Keinesfalls dürfen - auf Grund des verfassungsmäßigen Grundsatzes der Bindung der Verwaltung an das Gesetz - Erwägungen vermeintlicher Zweckmäßigkeit Vorrang vor der materiellen Gerechtigkeit haben.

Folgen der Verletzung der Bestimmung des § 9 SGB X

Ein Anspruch auf Aufhebung eines Verwaltungsaktes kann im Fall einer Verletzung der Bestimmung des § 9 SGB X nur hergeleitet werden, wenn die Beachtung zu einer anderen Sachentscheidung geführt hätte. Insoweit wird auf die Bestimmung des § 42 SGB X verwiesen.

4. Euro-Einführungsgesetz vom 21.12.2000 (BGBl. I S. 1983)

Inkrafttreten: 01.01.2001

Quelle zum Entwurf: BT-Drucksache 14/4375

Durch Art. 10 Nr. 4 des 4. Euro-Einführungsgesetzes wurde Satz 2 dem Wortlaut des § 10 Satz 2 VwVfG wörtlich angepasst.

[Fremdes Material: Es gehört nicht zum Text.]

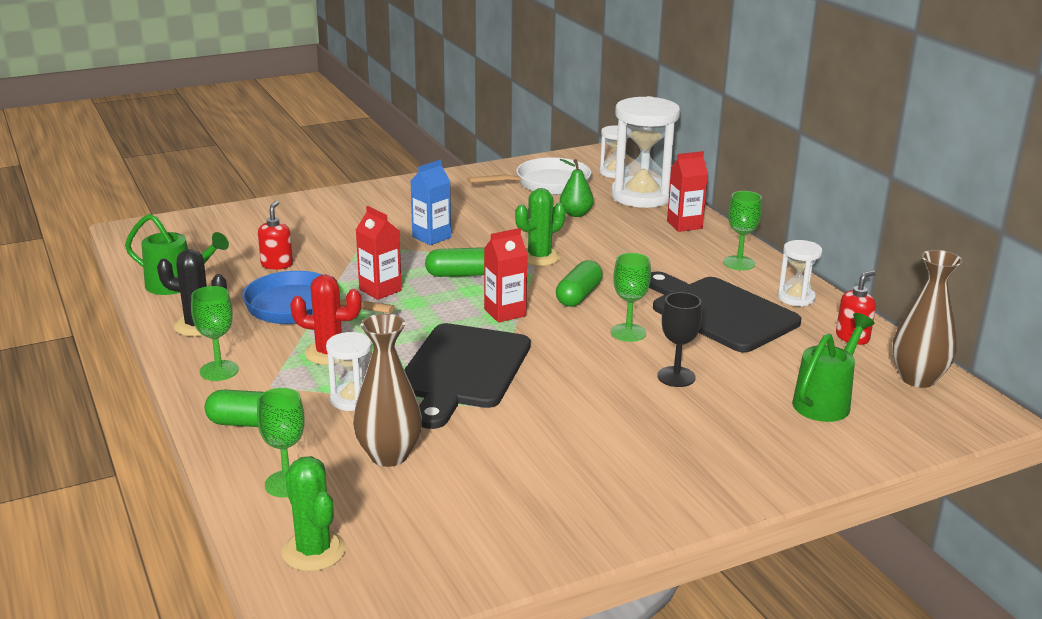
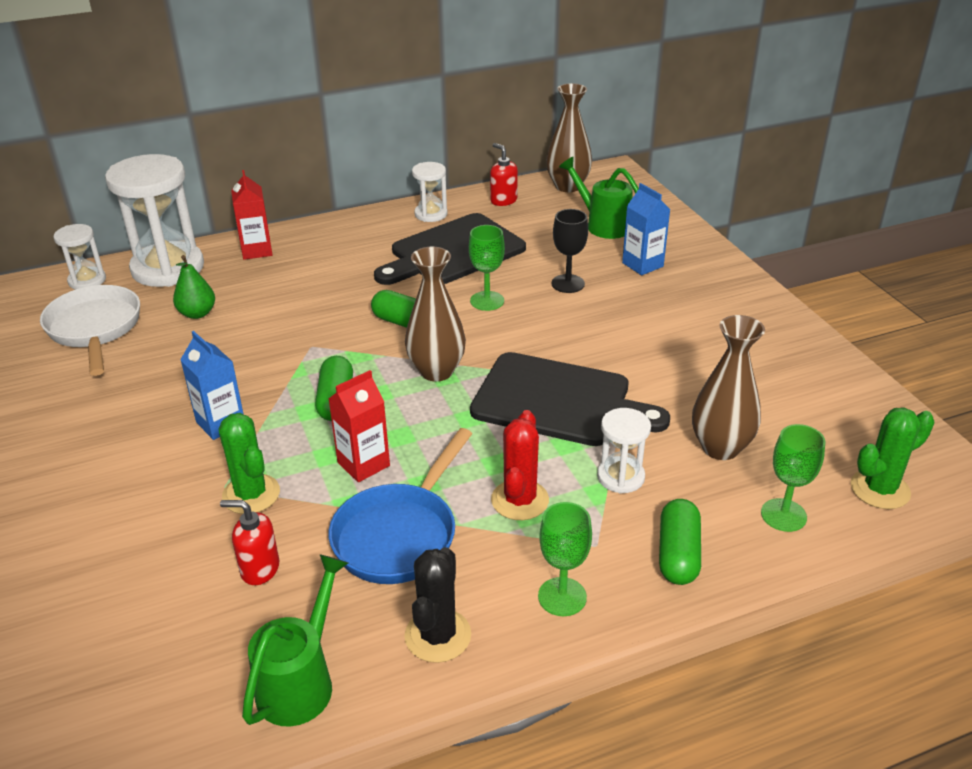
camera: 85 degrees left, 10 degrees up
(505, 313) = (436, 371): red carton -> brown vase
(539, 257) = (306, 343): green cactus -> green cactus (251, 494)
(736, 426) = (642, 265): none -> blue carton
(739, 263) = (355, 232): green goblet -> none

Sozialgesetzbuch (SGB) - Verwaltungsverfahren - (Zehntes Buch) vom 18.08.1980 (BGBl. I S. 1469)

Inkrafttreten: 01.01.1981

Quelle zum Entwurf: BT-Drucksache 8/2034

Nach der Gesetzesbegründung entsprechen die §§ 8 und 9 SGB X den §§ 9 und 10 VwVfG. Zur Klarstellung wurde darauf hingewiesen, dass unter das Verwaltungsverfahren im Sinne des § 8 SGB X und der nachfolgenden Vorschriften auch das aufsichtsrechtliche Verfahren, nicht aber das schlichte Verwaltungshandeln falle, weil dieses nicht auf den Erlass eines Verwaltungsaktes oder den Abschluss eines öffentlich-rechtlichen Vertrages gerichtet sei.